Когда мы жили в Москве до нас, конечно, доходили весьма правдоподобные, больше того, как поется у Белы Бартока в «Замке Синей Бороды», правдивые слухи — «Jar, igaz, suttogo hir» — о спеси Сахаровых, но скорее, чем его самого, Елены Боннер. Даже ее близкая подруга и родня Галя Сокол-Евтушенко говорила, что та «та еще штучка — жуткая стерва». Когда мы организовали свое независимое информационное агентство, я взял у Володи Войновича, хоть он и пытался отсоветовать, телефон Сахарова и позвонил ему из телефона-автомата подальше от нашего дома и поближе к его, чтобы попросить помочь связаться с инкорами и объявить о нашей затее urbi et orbi. Я назвал свою фамилию и сказал о цели звонка.
— Люсенька, ты знаешь такого Соловьева? — услышал я, как академик спрашивает свою жену.
«Люсенькой» академик звал Елену Боннер.
— Как зовут этого Соловьева? — услышал я издали голос «Люсеньки». Я тут же повесил трубку, не желая засвечиваться раньше времени и вспомнив недавнюю историю двух провинциалов, которые были найдены убитыми сразу же после встречи с Сахаровым, о чем с гордостью потом говорила Людмила Алексеева, представитель советского диссидентства в Америке. И до сих пор никак не могу уразуметь, почему насильственная смерть двух невинных, излишне доверчивых людей должна была увеличить славу и авторитет советского диссента. Жизнь этих двух жалобщиков — неоправданно высокая стоимость за визит к Сахарову, потому что человеческая жизнь всегда дороже любой, самой соблазнительной, даже нравственно соблазнительной идеи. Вот почему меня еще в Москве смущала подача зарубежной диссидентской прессой Сахарова как ангела во плоти. «И давно уже русский человек ни на что не надеется в этом мире, кроме как на чудесного заступника и Богом посланного избавителя», — в совершенно истовом стиле писал о нем парижский журнал «Континент», членом редколлегии которого академик являлся.
Политические оппоненты диссидентов — советские официалы были куда как более скромны в своем самосознании: ср. вполне умеренное по тону и примитивно сработанное прижизненное био Брежнева.
И вообще, ангелы живут на небесах, а не на земле.
На земле — люди.
Еще вопрос: если бы крылатые и бесполые существа имели возможность спуститься на землю, то кто бы изменился — люди под воздействием ангелов либо ангелы под влиянием людей?
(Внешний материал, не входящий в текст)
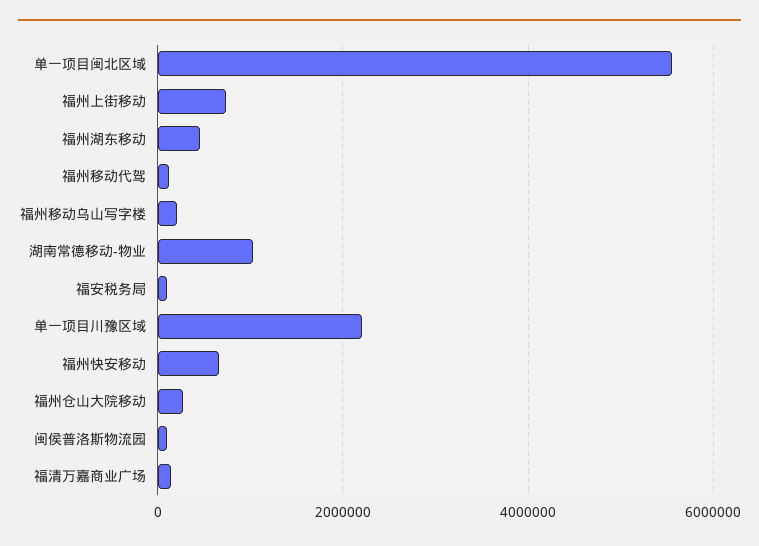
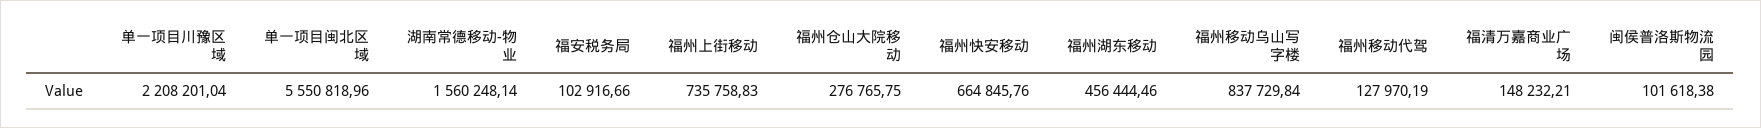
福州移动乌山写字楼: 200000 -> 837729.84
湖南常德移动-物业: 1000000 -> 1560248.14

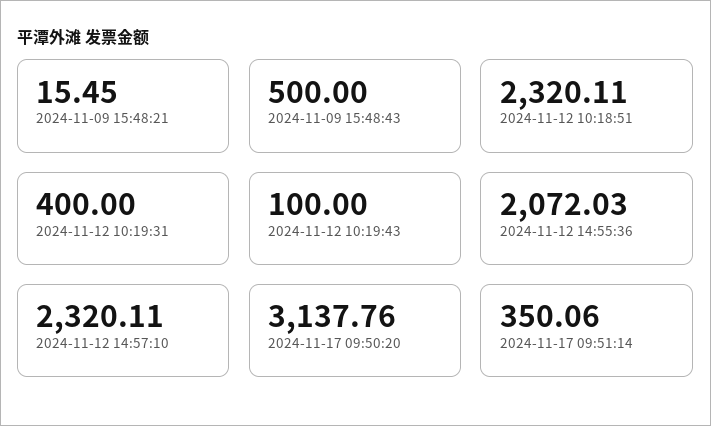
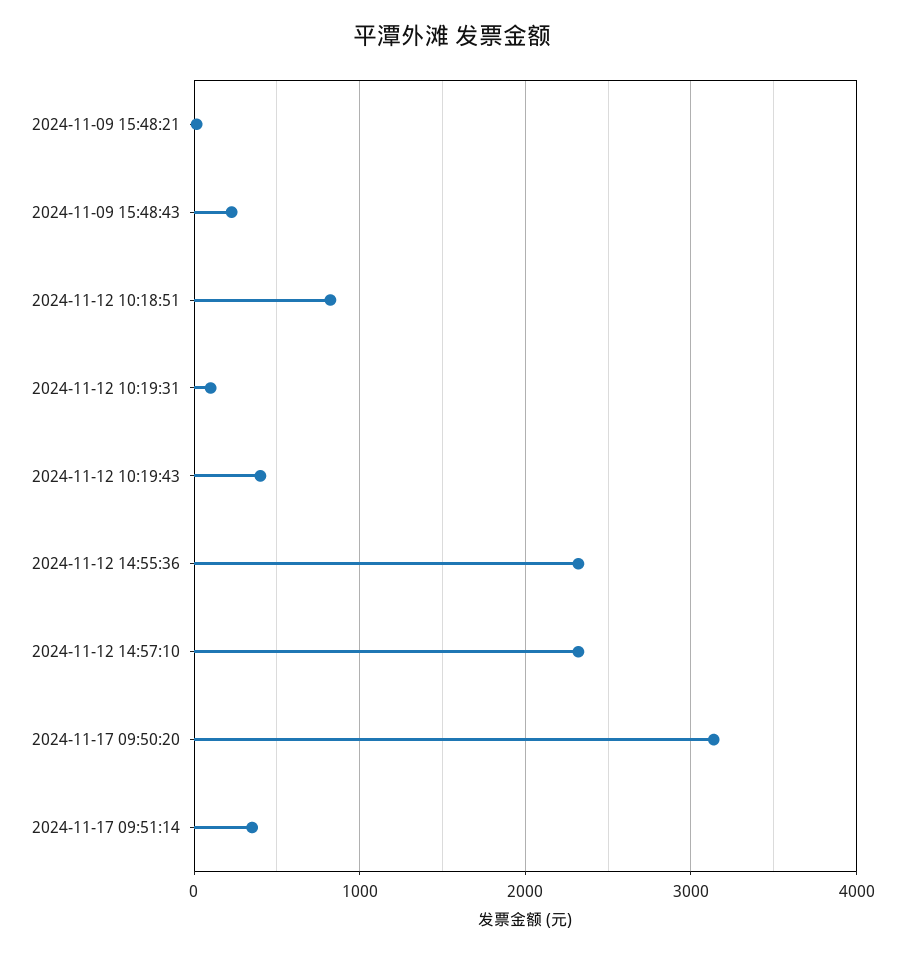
2024-11-09 15:48:43: 500 -> 200
2024-11-12 10:18:51: 2320.11 -> 800
2024-11-12 10:19:31: 400 -> 100
2024-11-12 10:19:43: 100 -> 400
2024-11-12 14:55:36: 2072.03 -> 2300

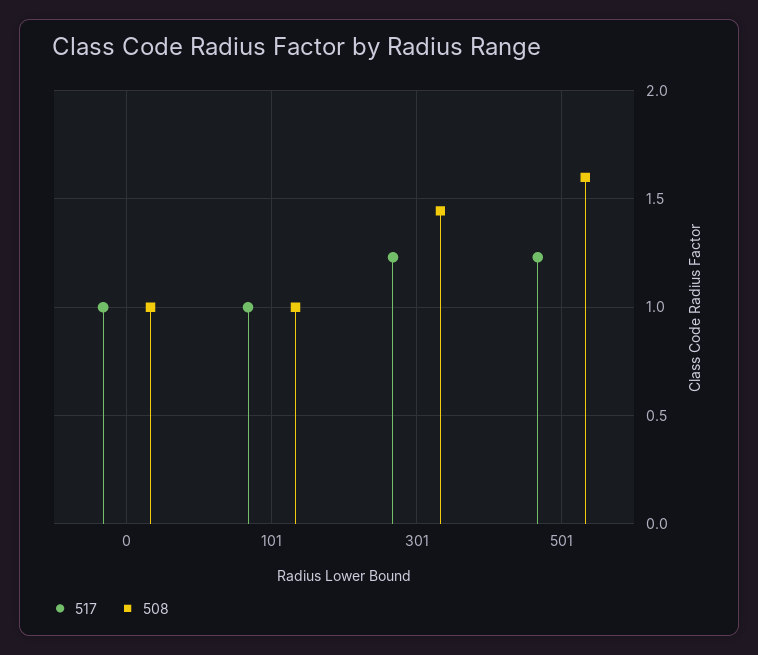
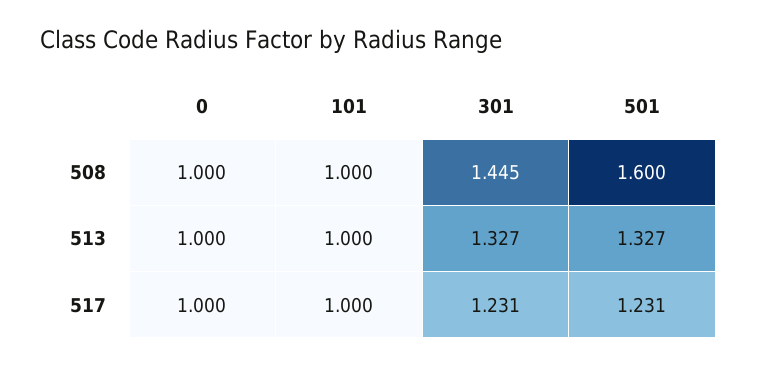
513, 0: none -> 1
513, 101: none -> 1
513, 301: none -> 1.327
513, 501: none -> 1.327

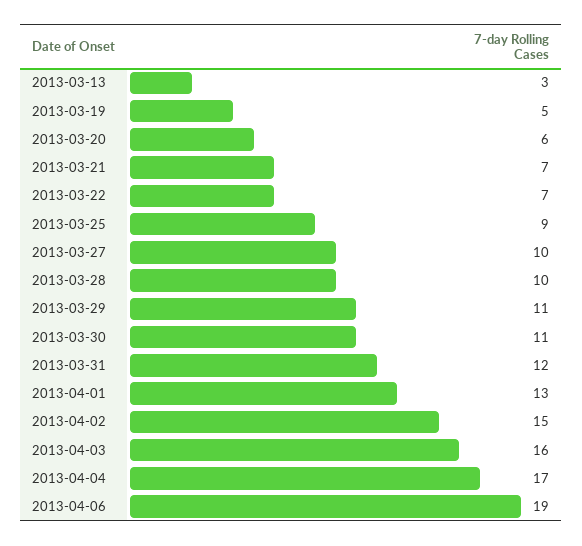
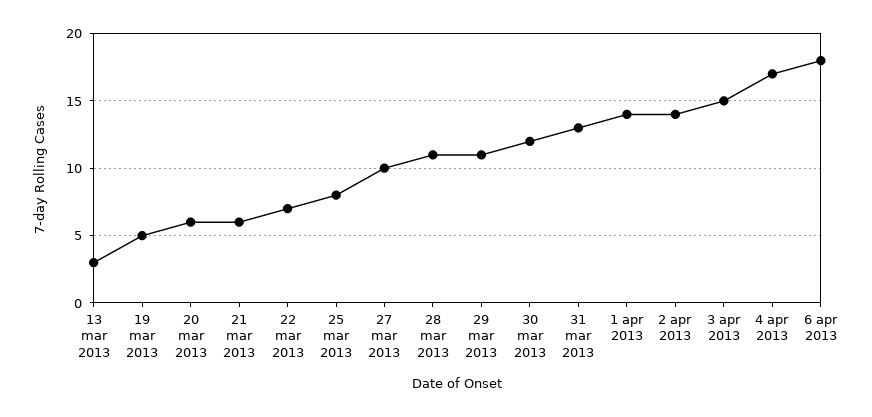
2013-03-21: 7 -> 6
2013-03-25: 9 -> 8
2013-03-28: 10 -> 11
2013-03-30: 11 -> 12
2013-03-31: 12 -> 13
2013-04-01: 13 -> 14
2013-04-02: 15 -> 14
2013-04-03: 16 -> 15
2013-04-06: 19 -> 18

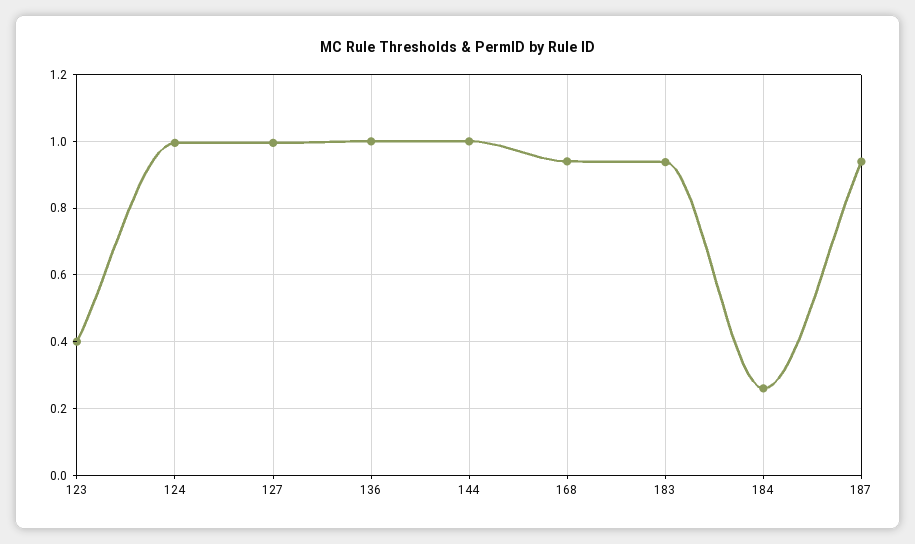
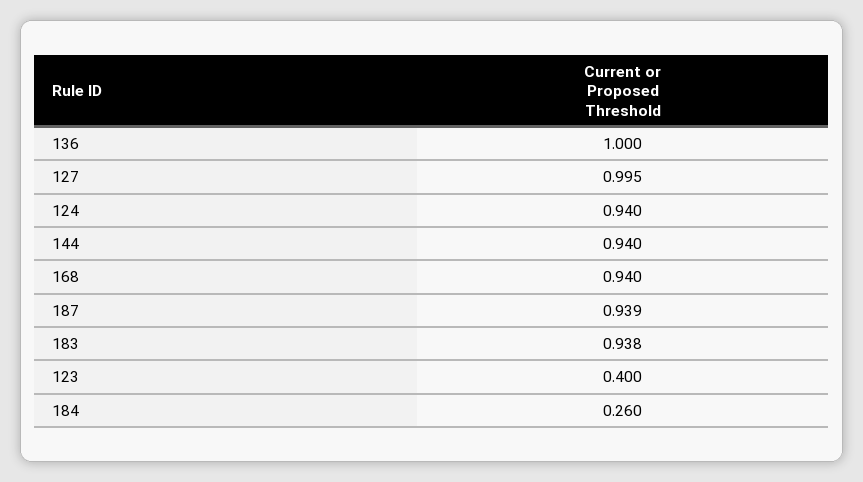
124: 1 -> 0.94
144: 1 -> 0.94

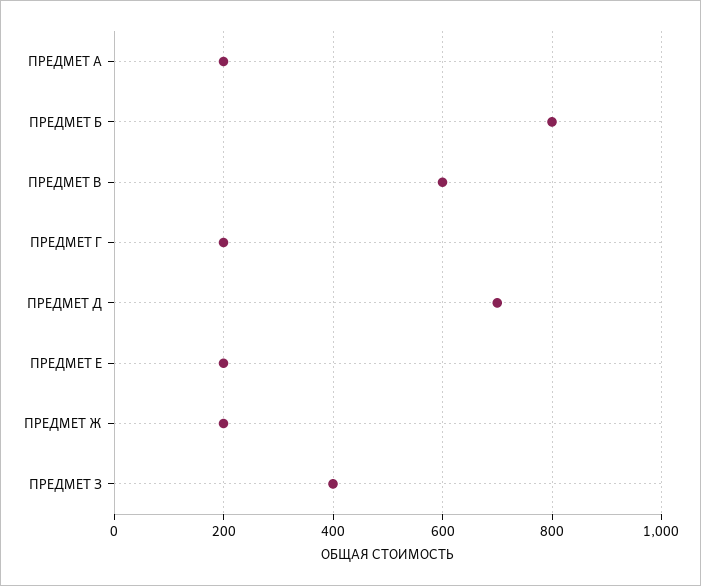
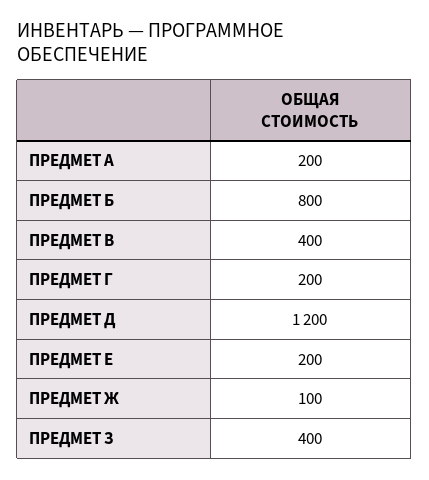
ПРЕДМЕТ В: 600 -> 400
ПРЕДМЕТ Д: 700 -> 1200
ПРЕДМЕТ Ж: 200 -> 100

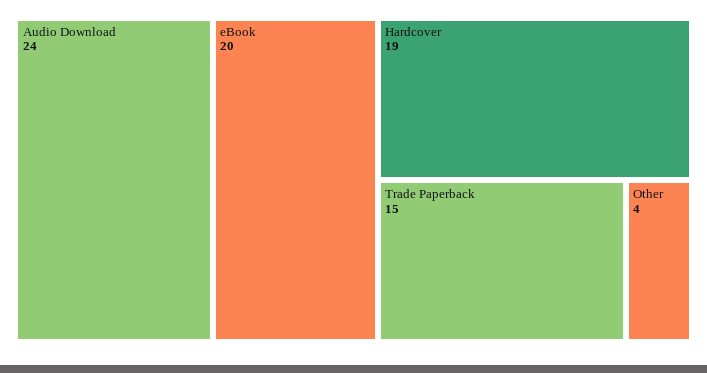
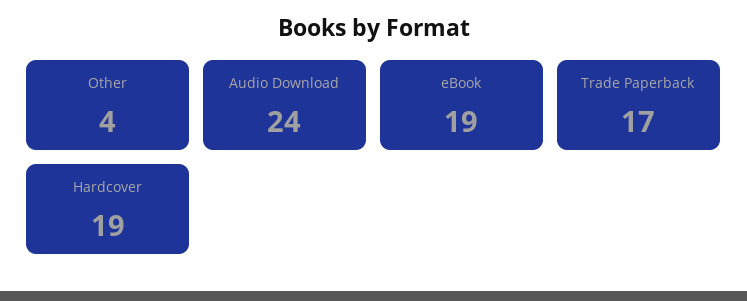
eBook: 20 -> 19
Trade Paperback: 15 -> 17

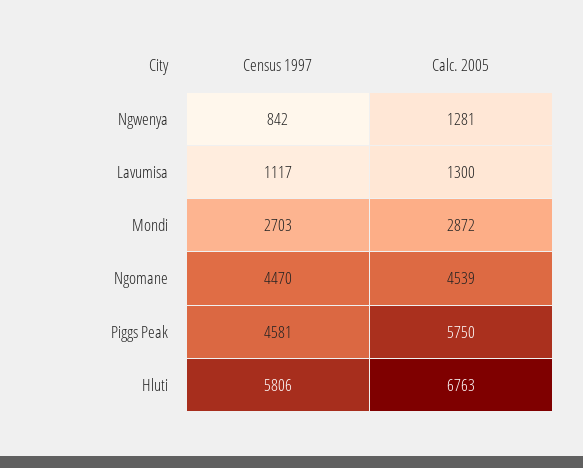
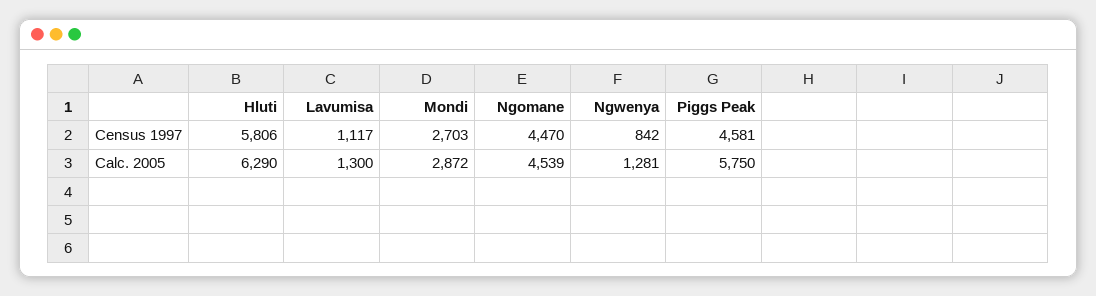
Calc. 2005, Hluti: 6763 -> 6290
Пора признать свою ошибку: Сахаров был не лучше и не хуже, а точно такой же, плоть от плоти России, сколок ее общественно-политического устройства — убедились на собственном опыте. Западу пришлось избавиться от одной своей иллюзии в связи с другим русским нобелевцем — Солженицыным, когда, бывший для многих символом свободы, он стал последовательным и принципиальным ее противником. А Сахаров так и остался для многих праведником, святым, ниспосланным на землю ангелом.